--- Input data Enclosed Below ---

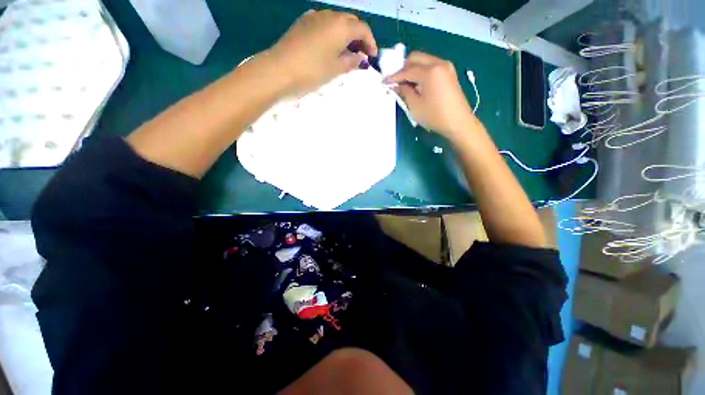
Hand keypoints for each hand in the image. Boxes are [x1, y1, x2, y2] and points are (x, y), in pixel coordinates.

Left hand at [268, 10, 377, 95]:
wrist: (280, 69)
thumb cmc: (313, 71)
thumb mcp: (336, 69)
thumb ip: (351, 61)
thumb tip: (360, 58)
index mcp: (341, 26)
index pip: (363, 29)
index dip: (370, 43)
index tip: (372, 57)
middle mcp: (329, 15)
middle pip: (351, 22)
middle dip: (359, 37)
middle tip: (361, 54)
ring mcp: (314, 16)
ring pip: (337, 21)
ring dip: (346, 34)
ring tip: (346, 52)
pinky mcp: (303, 22)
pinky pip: (324, 23)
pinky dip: (332, 32)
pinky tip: (330, 46)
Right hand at [386, 52, 476, 140]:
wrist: (458, 122)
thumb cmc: (435, 116)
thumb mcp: (415, 106)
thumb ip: (404, 92)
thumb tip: (396, 85)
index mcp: (430, 71)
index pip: (407, 70)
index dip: (394, 76)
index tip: (384, 82)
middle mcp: (438, 63)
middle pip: (415, 58)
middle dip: (403, 68)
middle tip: (395, 81)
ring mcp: (446, 66)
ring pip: (424, 60)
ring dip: (412, 69)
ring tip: (405, 84)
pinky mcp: (449, 72)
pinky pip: (431, 66)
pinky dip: (421, 71)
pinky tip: (417, 84)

--- End of Enclosed Input data ---

Work instructions ::
Reproduce all of the records above exactly, but exclude the pictures.

Response to this exercise ::
Hand keypoints for each hand in the image. Boxes are [x1, y1, x2, y2] and points are (x, y), in pixel coordinates.

Left hand at [268, 10, 377, 95]:
wrist: (280, 69)
thumb cmc: (313, 71)
thumb mcp: (336, 69)
thumb ip: (351, 61)
thumb tip: (360, 58)
index mcp: (341, 26)
index pip: (363, 29)
index dip: (370, 43)
index tip: (372, 57)
middle mcp: (329, 15)
middle pip: (351, 22)
middle dip: (359, 37)
middle tip: (361, 54)
ring mcp: (314, 16)
ring pip: (337, 21)
ring dip: (346, 34)
ring tip: (346, 52)
pinky mcp: (303, 22)
pinky pip: (324, 23)
pinky dip: (332, 32)
pinky tip: (330, 46)
Right hand at [386, 52, 476, 140]:
wrist: (458, 122)
thumb cmc: (435, 116)
thumb mcp: (415, 106)
thumb ip: (404, 92)
thumb tip: (396, 85)
index mcp: (430, 71)
index pip: (407, 70)
index dip: (394, 76)
index tip: (384, 82)
middle mcp: (438, 63)
middle pip: (415, 58)
middle dip: (403, 68)
middle tip: (395, 81)
ring mcp: (446, 66)
ring pip: (424, 60)
ring dip: (412, 69)
ring tip: (405, 84)
pinky mcp: (449, 72)
pinky pip: (431, 66)
pinky dip: (421, 71)
pinky tip: (417, 84)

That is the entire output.